Wednesday, 12 March 2008

Anonymity and fighting harassment and libel

In the US, Kentucky lawmaker filed a bill to make anonymous posting illegal. The website operator who would fail to enforce the law (i.e. let somebody posting without identifying him/herself) would pay a fine.
there are two problems here: first, free speech; anonymity is a key feature of free speech. See previously anonymous mail which can be bad or good. Secondly, criminal policy: is it the best way to fight bullying to require loss of anonymity? (10 March 2008) http://www.techdirt.com/articles/20080310/110506493.shtml

Compared with the following, it is interesting to see that readers of websites sued the website owner/operator, along similar lines as proposed by the bill above. But they did not succeed (action dropped) and are even now a target of a lawsuit for libel, for the website owner losts his job because of the damage the first legal action brought. Which raises incidentally the question of the presumption of innocence! (10 March 2008) "When Law Students Get Angry... Lawsuits Get Filed" http://www.techdirt.com/articles/20080310/014651487.shtml

And where the above idea becomes interesting is when are at stake websites ranking or rating individuals for their performance in their job.
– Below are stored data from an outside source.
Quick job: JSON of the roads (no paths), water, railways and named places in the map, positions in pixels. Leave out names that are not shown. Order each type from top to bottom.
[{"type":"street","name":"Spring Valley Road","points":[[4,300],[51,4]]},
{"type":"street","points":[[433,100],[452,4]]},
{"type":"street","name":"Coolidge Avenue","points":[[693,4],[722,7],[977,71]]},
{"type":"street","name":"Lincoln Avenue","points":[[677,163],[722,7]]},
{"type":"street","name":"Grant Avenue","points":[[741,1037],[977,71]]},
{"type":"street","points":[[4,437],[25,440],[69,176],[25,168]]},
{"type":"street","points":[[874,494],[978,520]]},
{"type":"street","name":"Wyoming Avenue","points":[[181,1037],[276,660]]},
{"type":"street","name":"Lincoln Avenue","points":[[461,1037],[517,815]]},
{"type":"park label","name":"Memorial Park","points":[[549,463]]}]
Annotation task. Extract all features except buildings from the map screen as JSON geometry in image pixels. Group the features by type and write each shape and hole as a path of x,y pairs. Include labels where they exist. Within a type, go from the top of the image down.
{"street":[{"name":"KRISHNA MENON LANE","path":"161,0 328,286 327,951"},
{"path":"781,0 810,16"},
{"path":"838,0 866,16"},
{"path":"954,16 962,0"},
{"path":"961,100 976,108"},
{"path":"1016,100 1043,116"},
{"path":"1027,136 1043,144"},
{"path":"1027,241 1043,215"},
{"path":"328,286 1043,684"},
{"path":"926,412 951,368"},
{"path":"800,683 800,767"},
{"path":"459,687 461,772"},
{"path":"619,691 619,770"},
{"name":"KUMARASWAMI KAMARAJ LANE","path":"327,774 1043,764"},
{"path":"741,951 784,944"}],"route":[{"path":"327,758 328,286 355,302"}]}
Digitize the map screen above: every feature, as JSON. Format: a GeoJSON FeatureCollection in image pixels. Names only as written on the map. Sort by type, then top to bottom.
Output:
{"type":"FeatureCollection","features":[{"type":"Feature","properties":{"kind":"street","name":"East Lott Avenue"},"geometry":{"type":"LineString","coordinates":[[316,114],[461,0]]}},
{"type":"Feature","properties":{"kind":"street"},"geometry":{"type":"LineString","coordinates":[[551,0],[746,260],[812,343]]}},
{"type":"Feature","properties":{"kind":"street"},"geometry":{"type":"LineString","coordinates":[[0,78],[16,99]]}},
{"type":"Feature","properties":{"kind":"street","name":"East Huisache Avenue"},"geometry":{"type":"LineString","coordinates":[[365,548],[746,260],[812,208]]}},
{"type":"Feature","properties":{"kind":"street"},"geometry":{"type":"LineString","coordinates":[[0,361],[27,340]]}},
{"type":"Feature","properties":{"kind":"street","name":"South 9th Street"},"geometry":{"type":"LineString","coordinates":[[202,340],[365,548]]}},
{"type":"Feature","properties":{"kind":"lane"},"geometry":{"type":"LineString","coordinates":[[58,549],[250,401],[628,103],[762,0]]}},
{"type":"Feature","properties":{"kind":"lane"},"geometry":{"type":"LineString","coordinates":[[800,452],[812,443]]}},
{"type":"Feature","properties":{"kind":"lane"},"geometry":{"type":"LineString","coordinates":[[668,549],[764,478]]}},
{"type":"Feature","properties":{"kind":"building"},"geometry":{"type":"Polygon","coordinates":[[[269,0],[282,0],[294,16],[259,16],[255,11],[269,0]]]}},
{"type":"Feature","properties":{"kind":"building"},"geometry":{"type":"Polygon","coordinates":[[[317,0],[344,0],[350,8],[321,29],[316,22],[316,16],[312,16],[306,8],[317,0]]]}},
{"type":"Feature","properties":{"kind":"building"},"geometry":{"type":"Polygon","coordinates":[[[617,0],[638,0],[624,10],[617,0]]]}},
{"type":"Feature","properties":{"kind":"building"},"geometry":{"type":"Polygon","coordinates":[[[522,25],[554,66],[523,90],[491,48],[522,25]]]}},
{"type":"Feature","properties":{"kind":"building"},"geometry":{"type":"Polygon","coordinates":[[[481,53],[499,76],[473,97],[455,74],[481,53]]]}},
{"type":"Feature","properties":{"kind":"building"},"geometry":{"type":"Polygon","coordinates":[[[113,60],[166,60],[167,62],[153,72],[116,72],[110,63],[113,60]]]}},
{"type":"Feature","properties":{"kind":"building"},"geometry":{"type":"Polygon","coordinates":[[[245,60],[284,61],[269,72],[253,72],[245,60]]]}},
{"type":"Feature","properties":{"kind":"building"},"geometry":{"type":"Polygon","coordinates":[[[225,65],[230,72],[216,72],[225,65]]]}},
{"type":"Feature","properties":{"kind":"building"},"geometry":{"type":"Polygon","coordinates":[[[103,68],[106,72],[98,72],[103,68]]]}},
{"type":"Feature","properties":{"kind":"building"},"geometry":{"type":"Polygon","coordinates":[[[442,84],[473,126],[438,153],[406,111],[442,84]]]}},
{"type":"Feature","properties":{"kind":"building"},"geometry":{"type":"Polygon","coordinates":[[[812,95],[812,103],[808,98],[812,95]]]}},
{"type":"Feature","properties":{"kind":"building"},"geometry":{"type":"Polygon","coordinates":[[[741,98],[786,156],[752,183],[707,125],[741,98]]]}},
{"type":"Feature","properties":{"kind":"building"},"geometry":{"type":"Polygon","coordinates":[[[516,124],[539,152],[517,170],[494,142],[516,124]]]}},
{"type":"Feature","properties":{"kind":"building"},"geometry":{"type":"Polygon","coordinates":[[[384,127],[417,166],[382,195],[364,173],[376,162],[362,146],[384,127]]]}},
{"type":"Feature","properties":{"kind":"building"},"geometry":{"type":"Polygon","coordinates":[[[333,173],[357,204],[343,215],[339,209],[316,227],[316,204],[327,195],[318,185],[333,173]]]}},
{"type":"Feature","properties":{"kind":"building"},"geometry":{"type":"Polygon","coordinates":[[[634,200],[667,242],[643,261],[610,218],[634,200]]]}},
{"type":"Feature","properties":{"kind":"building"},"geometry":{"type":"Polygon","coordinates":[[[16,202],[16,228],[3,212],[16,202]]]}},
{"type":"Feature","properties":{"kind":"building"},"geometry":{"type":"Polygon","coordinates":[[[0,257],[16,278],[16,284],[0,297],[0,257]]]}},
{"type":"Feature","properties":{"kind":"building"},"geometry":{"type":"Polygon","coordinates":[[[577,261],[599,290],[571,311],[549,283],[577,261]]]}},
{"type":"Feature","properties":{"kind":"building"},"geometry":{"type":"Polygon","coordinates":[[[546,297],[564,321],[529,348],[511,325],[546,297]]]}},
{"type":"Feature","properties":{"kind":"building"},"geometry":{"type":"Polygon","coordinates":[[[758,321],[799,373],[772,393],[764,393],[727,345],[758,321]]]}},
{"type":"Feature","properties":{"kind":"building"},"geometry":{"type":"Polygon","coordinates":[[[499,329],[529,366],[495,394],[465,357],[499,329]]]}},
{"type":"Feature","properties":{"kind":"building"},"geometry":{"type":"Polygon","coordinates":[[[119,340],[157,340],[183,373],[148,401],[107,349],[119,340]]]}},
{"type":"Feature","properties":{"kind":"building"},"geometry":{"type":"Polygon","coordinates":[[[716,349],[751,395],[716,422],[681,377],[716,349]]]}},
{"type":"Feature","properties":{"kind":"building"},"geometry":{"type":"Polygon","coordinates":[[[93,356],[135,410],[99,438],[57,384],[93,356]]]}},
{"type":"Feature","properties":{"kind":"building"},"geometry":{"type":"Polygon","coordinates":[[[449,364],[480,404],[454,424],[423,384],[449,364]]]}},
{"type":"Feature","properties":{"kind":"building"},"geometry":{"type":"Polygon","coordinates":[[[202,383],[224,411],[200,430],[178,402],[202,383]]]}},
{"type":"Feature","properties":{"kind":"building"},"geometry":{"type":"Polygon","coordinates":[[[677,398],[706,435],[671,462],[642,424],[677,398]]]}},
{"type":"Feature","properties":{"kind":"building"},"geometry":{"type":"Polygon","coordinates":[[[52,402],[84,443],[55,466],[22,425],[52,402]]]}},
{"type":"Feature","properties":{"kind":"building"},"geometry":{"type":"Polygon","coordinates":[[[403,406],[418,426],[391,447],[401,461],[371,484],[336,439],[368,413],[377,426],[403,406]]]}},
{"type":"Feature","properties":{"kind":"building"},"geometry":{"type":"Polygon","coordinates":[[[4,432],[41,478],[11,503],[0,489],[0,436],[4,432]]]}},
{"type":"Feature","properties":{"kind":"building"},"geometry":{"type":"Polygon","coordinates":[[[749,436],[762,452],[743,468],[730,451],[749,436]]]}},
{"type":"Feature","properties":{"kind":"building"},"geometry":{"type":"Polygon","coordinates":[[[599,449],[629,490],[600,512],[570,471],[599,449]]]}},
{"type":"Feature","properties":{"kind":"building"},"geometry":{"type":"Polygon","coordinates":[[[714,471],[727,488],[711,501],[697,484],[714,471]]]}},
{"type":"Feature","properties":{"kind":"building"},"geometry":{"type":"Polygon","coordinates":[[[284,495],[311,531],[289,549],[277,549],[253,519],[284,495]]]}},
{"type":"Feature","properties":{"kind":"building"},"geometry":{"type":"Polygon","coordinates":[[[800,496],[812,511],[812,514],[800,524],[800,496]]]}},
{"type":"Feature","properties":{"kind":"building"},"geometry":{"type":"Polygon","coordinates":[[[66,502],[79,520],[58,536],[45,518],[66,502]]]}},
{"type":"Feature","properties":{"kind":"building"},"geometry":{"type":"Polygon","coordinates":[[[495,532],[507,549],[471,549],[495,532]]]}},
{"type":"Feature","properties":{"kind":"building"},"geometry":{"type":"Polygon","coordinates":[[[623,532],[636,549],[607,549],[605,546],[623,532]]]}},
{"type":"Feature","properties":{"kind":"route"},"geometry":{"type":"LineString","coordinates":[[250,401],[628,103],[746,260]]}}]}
Libel is obviously a danger; but this is only part of the iceberg: harassment and personal vengeance could be coupled with anonymity and give extremely hurtful results for the people targeted. Contrary to the author of the following post, I do not think accountability can be achieved via websites of this sort. There is no control on facts, no procedure to promote fairness; whatever an individual has done, s/he cannot be deprived of fairness of procedure. Otherwise, we become like those monsters we are supposedly fighting. (10 March 2008) "Police Accountability Is A Good Thing" http://www.techdirt.com/articles/20080305/075621447.shtml
The French courts clearly took the opposite view from the author of the above article. They ordered a website ranking teachers nominally to stop publishing the teachers' names, thus taking away the whole interest of the website. The co-founder of the website Stephane Cola is obviously unhappy and considers there is a breach of freedom of speech, making a parallel with ranking institutions, but I think the issues are muddled here. It's OK to rank institutions who have no career as such and have a duty of accountability to all; but to rank an individual whose career and privacy is directly at stake with no chance to put things right reaches an other level.